> **EXERCISE GOAL**:
In the passage below on the road master, which Islamicate official did roads officials resemble in their market duties?

> **PASSAGE PROVIDED**:
The road master (Latin: viarius; Italian: Maestro delle Strade) was a middle- to high-ranking urban official common across the central and northern regions of Italy between c. 1250-1550, that is the communal and despotic era. Often part of the podestà’s or capitano del popolo’s entourage, the road master worked in small teams of builders and administrators to maintain a city's network of roads and waterways, including nodal points such as gates, bridges, sluices and markets. In many towns and cities across the peninsula, road masters not only built and maintained such amenities, but they also monitored human and animal behavior that impacted their traversability, and fined pertinent offenders. For instance, they could punish artisans polluting a public street or neighborhood, enforcing a distinct form of urban zoning. Road masters also fought against domestic practices that were seen as causing harm to the population at large, including unlawful refuse disposal and neglecting to restrain pigs.

Roads officials were also active in ensuring urban markets ran smoothly. Beyond the upkeep of roads and canals allowing produce to reach and leave markets, these officials often examined the accuracy of weights and measures used by retailers. They also pursued people who tried to sell produce outside the allowed time and place or wares of inferior quality, such as rotten meat or fish. In doing so, they resembled the Islamicate market inspector or muhtasib. Lastly, roads officials also policed inns and taverns, places where food and drink were sold, to ensure these were of good quality and served in the correct amounts and for the right price. The presence in taverns of alcohol and abundance of foreigners, including sex workers, sometimes meant that roads masters also operated as a moral police force, fighting gambling, rowdiness and sexual promiscuity.

> **GIVEN INFORMATION**:
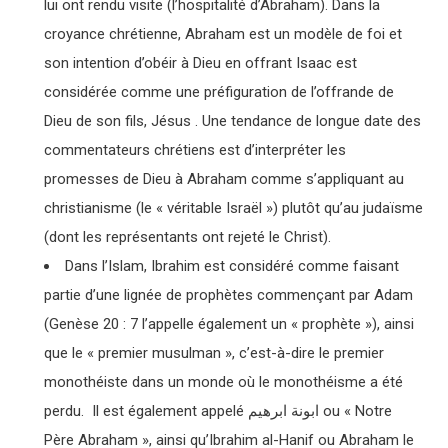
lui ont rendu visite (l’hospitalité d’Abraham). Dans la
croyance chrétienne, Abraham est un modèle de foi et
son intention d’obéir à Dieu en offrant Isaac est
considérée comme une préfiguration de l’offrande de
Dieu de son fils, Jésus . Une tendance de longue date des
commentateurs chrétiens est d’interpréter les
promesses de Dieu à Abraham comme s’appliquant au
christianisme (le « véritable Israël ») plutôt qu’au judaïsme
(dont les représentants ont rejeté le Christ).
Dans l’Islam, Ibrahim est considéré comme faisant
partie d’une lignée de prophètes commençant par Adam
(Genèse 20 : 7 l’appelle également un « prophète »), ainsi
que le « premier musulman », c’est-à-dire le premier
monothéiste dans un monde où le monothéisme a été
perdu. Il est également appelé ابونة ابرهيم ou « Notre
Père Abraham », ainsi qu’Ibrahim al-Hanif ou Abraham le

* * *

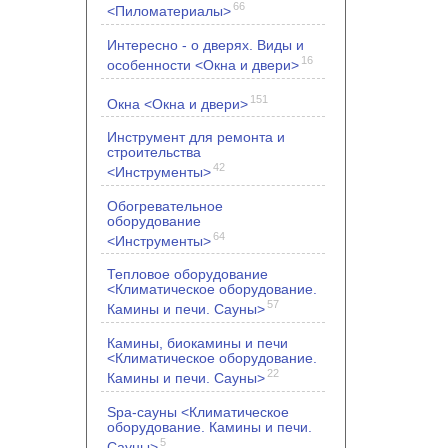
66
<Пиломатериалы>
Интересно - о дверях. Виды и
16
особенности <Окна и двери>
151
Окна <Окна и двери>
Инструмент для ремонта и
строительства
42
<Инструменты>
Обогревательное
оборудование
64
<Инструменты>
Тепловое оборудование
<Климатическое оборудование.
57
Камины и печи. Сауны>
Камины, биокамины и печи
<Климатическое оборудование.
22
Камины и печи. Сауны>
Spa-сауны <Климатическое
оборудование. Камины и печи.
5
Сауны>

--

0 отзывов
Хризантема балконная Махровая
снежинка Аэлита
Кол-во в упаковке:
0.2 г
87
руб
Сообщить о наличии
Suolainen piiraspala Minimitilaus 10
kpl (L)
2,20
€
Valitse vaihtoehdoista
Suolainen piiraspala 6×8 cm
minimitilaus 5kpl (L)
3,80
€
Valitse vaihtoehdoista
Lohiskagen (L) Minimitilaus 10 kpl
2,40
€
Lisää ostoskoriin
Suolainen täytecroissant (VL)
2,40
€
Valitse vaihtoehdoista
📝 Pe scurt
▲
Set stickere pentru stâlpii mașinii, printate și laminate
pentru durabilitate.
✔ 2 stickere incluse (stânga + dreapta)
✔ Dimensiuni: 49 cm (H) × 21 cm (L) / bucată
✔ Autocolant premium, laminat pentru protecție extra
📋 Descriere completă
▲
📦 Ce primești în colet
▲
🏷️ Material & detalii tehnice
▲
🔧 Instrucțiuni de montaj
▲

> **SOLUTION TO THIS TASK**:
The market inspector, or muhtasib.